Trade war and indicators of a global economic slowdown are fanning worries of an approaching recession. As per Reuters, US job growth slowed sharply in May and wages rose less than expected, raising fears that a loss of momentum in economic activity could be spreading to the labour market, which could put pressure on the Federal Reserve to cut interest rates this year. Markets across the globe will closely observe Japan's first quarter GDP numbers and inflation prints of China and the US in the coming week. Besides, China's trade balance data for May and the US retail sales data will tell more about the direction of the world economy.
Flow of foreign money
June so far has seen the continuation of bullish stance of foreign portfolio investors (FPIs) on the Indian market. As per available data with NSDL, FPIs have pumped in Rs 7,095 crore into Indian debt and equity markets in June so far. However last Friday, when the market ended marginally higher, FPIs took out Rs 478.84 crore, NSE data showed.
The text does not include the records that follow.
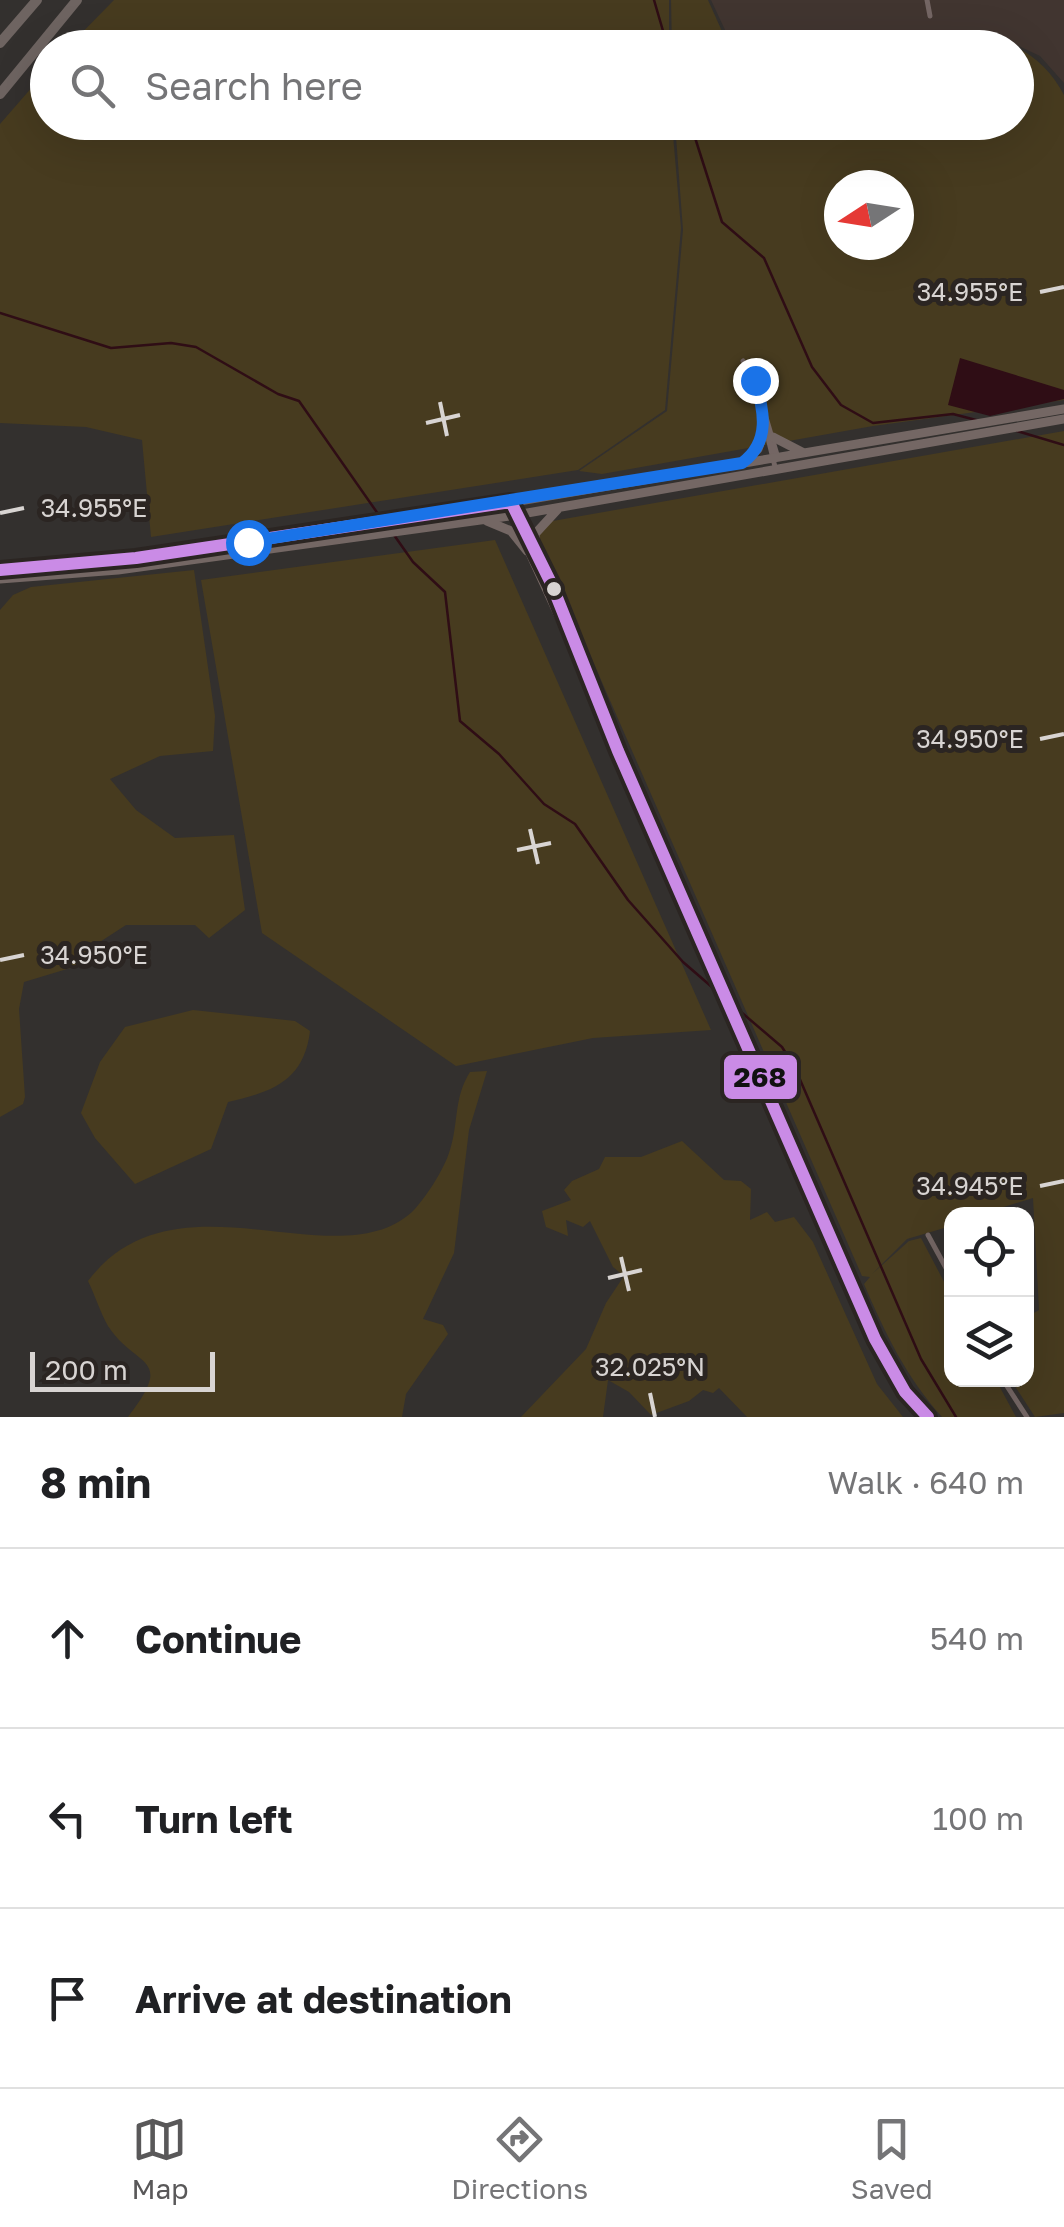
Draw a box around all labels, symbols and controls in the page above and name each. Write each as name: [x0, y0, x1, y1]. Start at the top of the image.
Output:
search box: [30, 30, 1034, 140]
icon: search: [65, 58, 120, 113]
text: Search here: [145, 63, 363, 108]
north arrow: [824, 170, 914, 260]
text: 34.955°E: [917, 276, 1023, 307]
route end: [733, 358, 779, 404]
text: 34.955°E: [41, 492, 147, 523]
route start: [226, 520, 272, 566]
unlabelled marker: [544, 579, 564, 599]
text: 34.950°E: [916, 723, 1024, 754]
text: 34.950°E: [40, 939, 148, 970]
line badge: 268: [722, 1053, 799, 1101]
text: 268: [734, 1060, 786, 1093]
text: 34.945°E: [916, 1170, 1024, 1201]
map controls: [944, 1207, 1034, 1387]
button: locate: [944, 1207, 1034, 1297]
button: layers: [944, 1297, 1034, 1387]
scale bar: [30, 1347, 215, 1392]
text: 32.025°N: [595, 1351, 705, 1382]
text: 200 m: [45, 1353, 128, 1386]
text: 8 min: [40, 1457, 151, 1507]
text: Walk · 640 m: [828, 1463, 1024, 1501]
icon: ahead: [40, 1611, 95, 1666]
text: Continue: [135, 1616, 301, 1661]
text: 540 m: [930, 1619, 1024, 1657]
icon: left: [40, 1791, 95, 1846]
text: Turn left: [135, 1796, 293, 1841]
text: 100 m: [932, 1799, 1024, 1837]
icon: arrive: [40, 1971, 95, 2026]
text: Arrive at destination: [135, 1976, 512, 2021]
tab: Map: [131, 2112, 189, 2205]
tab: Directions: [451, 2112, 588, 2205]
tab: Saved: [851, 2112, 933, 2205]

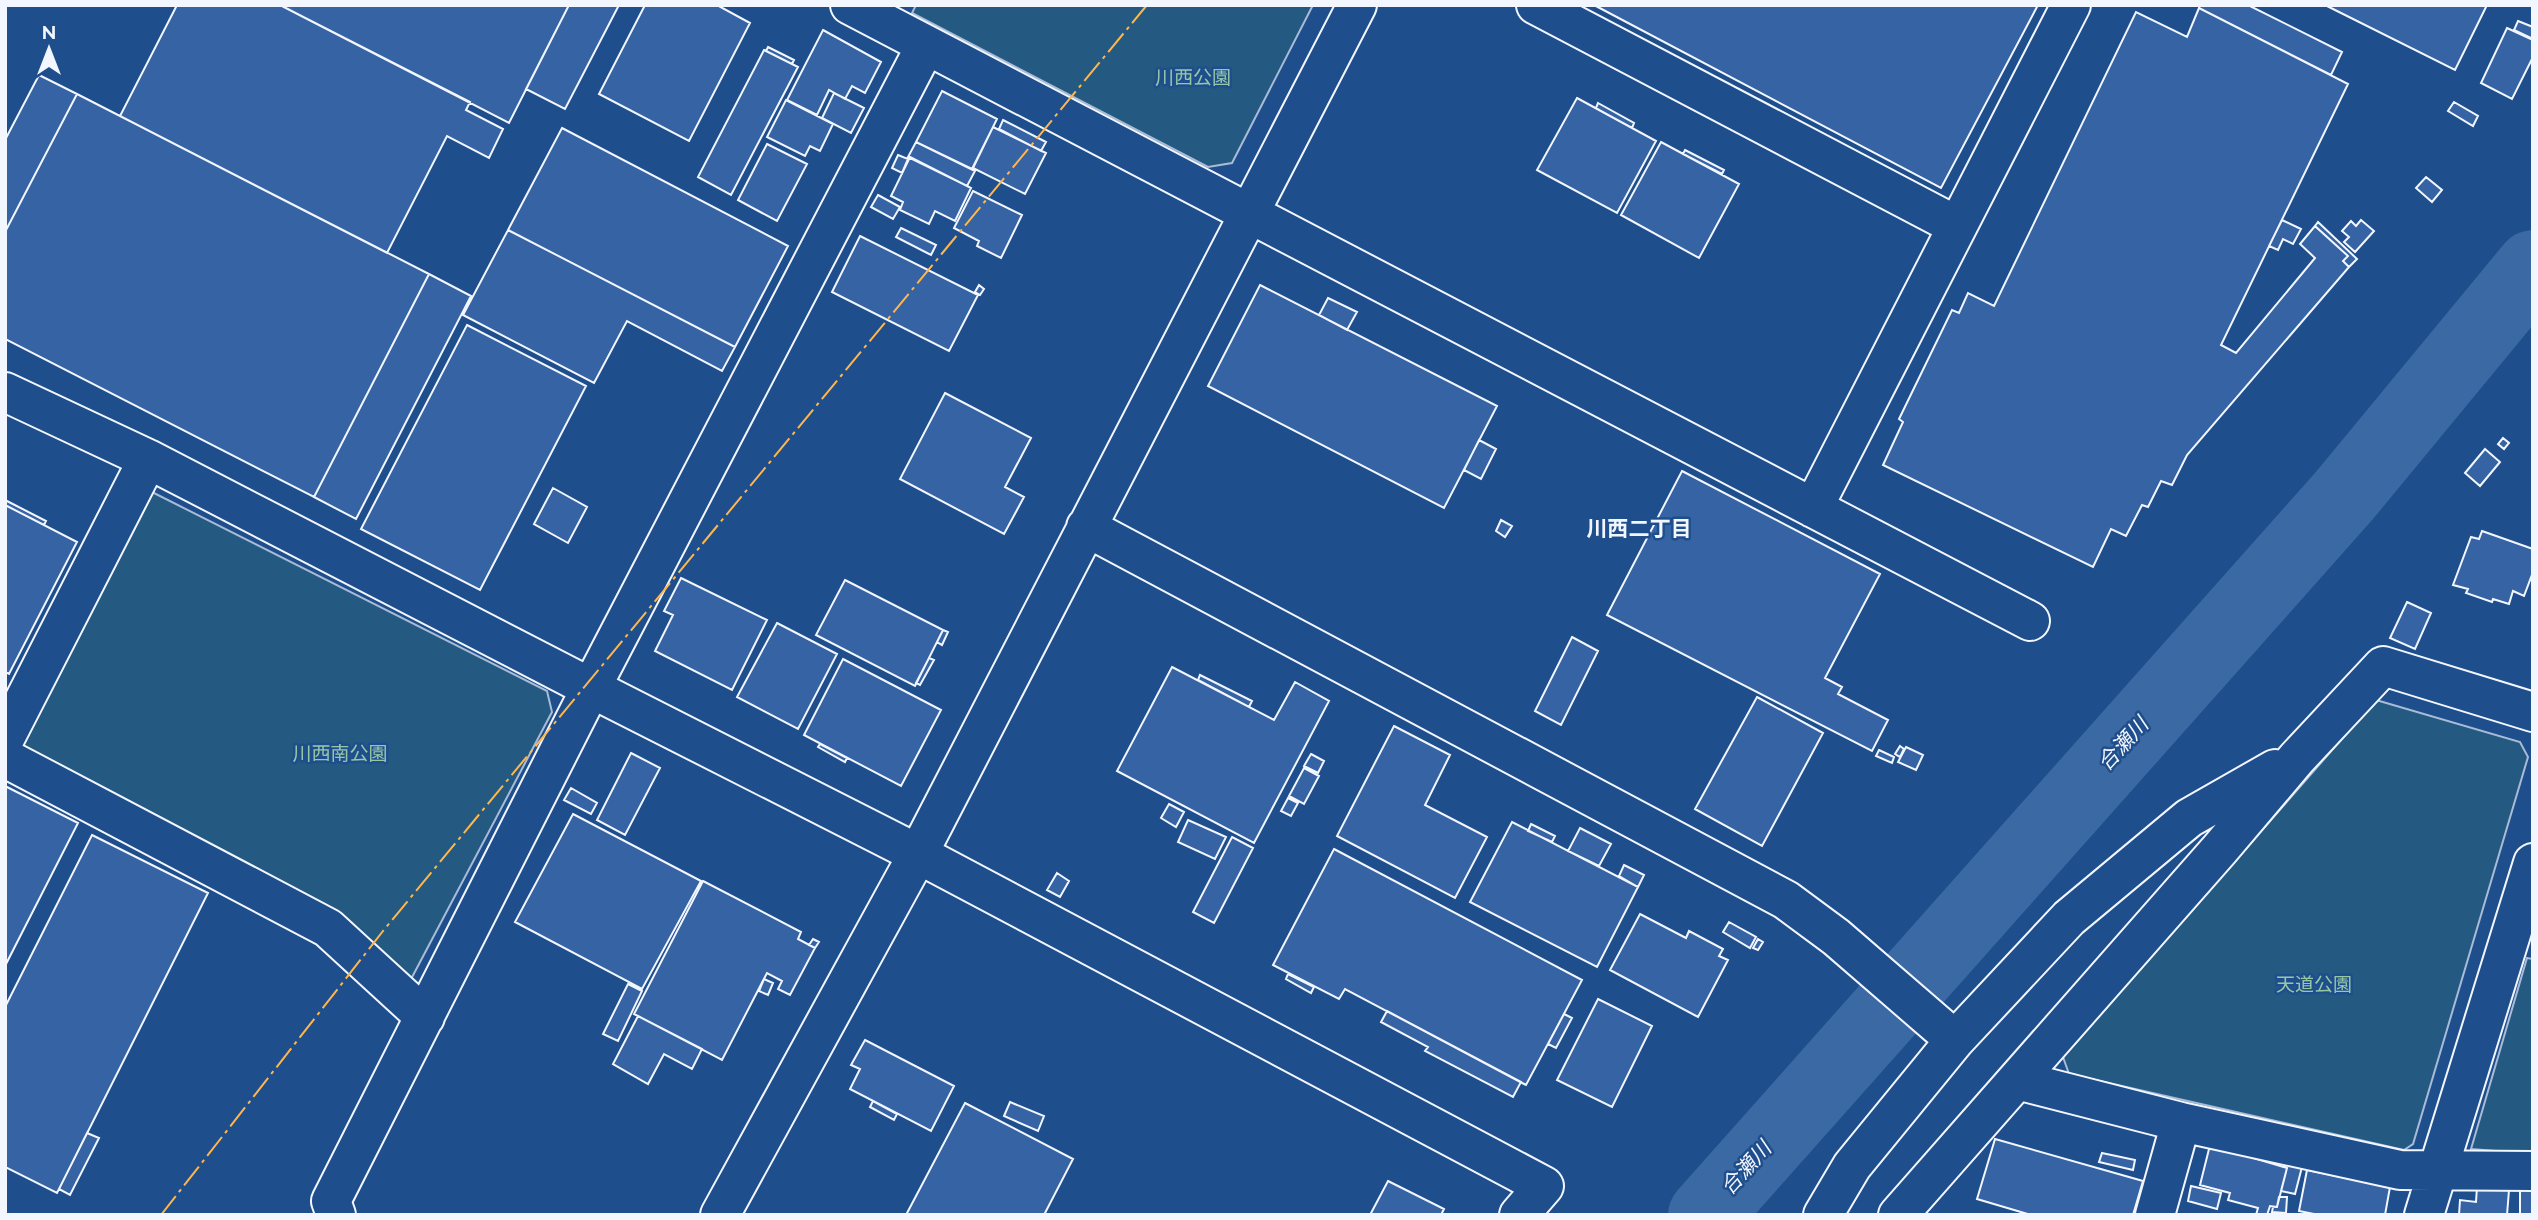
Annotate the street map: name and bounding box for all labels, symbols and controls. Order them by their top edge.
north arrow [14,14,84,84]
text: N [42,21,56,43]
park label: 川西公園 [1155,66,1231,88]
district label: 川西二丁目 [1587,516,1692,541]
water label: 合瀬川 [2092,710,2154,775]
park label: 川西南公園 [292,742,388,764]
park label: 天道公園 [2276,973,2352,995]
water label: 合瀬川 [1715,1134,1777,1199]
The flow of foreign funds will remain an important trigger for the market in the coming week.
Direction of crude oil & rupee
Trade war jitters and signs of weakness in the global economy have dragged oil prices down as the market fears a drastic fall in demand of the commodity. As per Reuters, with pricing sliding suddenly to five-month lows, analysts have been left wondering if demand for the black gold is weaker than earlier thought. Such heavy selling is pretty rare, particularly outside recessions. Falling crude augurs well for the Indian economy, easing pressure from its fiscal books and pushing the currency higher.
Tech indicators show market indecisive
Nifty50 on Friday formed an indecisive Doji candle on the daily chart. On the weekly scale, the index formed a bearish Dark Cloud Cover. Since this pattern formation took place on the weekly time scale, any corrective action could be significant, said Arun Kumar, Market Strategist, Reliance Securities. However, analysts say consolidation, if any, will be healthy and should be used as an opportunity to buy on dips. "We believe index would undergo healthy consolidation in the broad range of 11,600–12,000 and form a higher base for the next leg of the up move. Price structure in the Nifty remains firmly positive and we do not foresee the index breaching the exit poll session low of 11,591. Any dips should be used as a buying opportunity for the up move towards 12,000," said Dharmesh Shah, Head – Technical, ICICI direct.